Another good presentation by Todd, which covered two extremes of accessing SharePoint data. Half the demo was on the JS Client Object Model, and the other half jumped right to the other end of the spectrum and show cases using LINQ on the server-side to access SharePoint data.
 
DataView web parts
 
This presentation was plagued by demo issues and suffered a bit. It was also oriented towards no-code solutions, so limited in scope. It did show how far you can get through only customising dataview webparts (XSLT, etc).
 
There was also a nod towards the new client-side object model and the potential for developing significant solutions without the need for any server code.
 
Building Line of Business Applications using ECM solutions
 
I found this presentation a bit bizarre.
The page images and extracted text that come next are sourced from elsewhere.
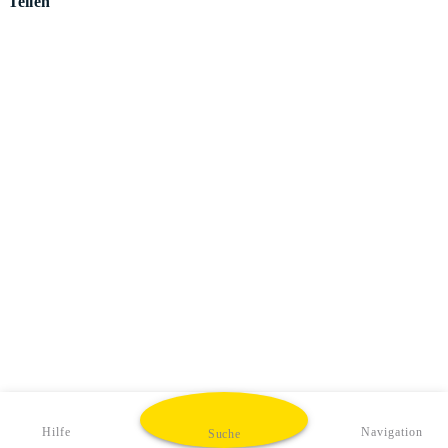
Teilen
Hilfe
Navigation
Suche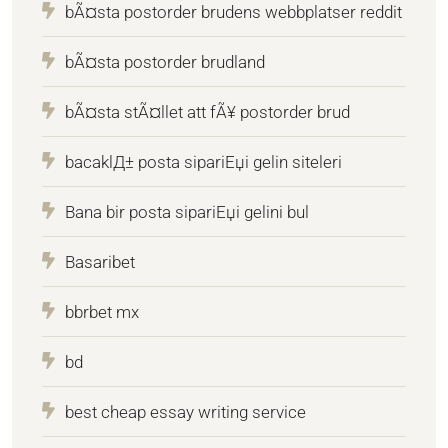
bÃ¤sta postorder brudens webbplatser reddit
bÃ¤sta postorder brudland
bÃ¤sta stÃ¤llet att fÃ¥ postorder brud
bacaklД± posta sipariЕџi gelin siteleri
Bana bir posta sipariЕџi gelini bul
Basaribet
bbrbet mx
bd
best cheap essay writing service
The presenters started off selling themselves and it initially felt like I was in a vendor session. Whilst other sessions may give away books, CDs, etc, these presenters decided to give away five dollar notes, which I found quite strange.
 
Another example of something that struck me as strange was presenting some statistics about the types of successful projects but drawing the wrong conclusion regarding how likely a project is to be successful based on its type (affirming the consequent fallacy -- "a lot of successful projects are type A" does not mean that "type A projects are likely to be successful" -- maybe there are simply more type A projects).
 
The bulk of the session was actually an okay case study about building a demo OH&S business process consisting of an Infopath form for incident reporting kicking off a workflow that then led to a case management workflow (where necessary). The case management workflow used the new document set functionality, where a special folder (call a document set) of items can be group together, applying metadata, workflows, records management, etc to the document set as a whole.
 
(As an aside, if you want to take advantage of SharePoint Workspaces then you need to think carefully about how you structure you documents -- do you really want all cases in a single document library.)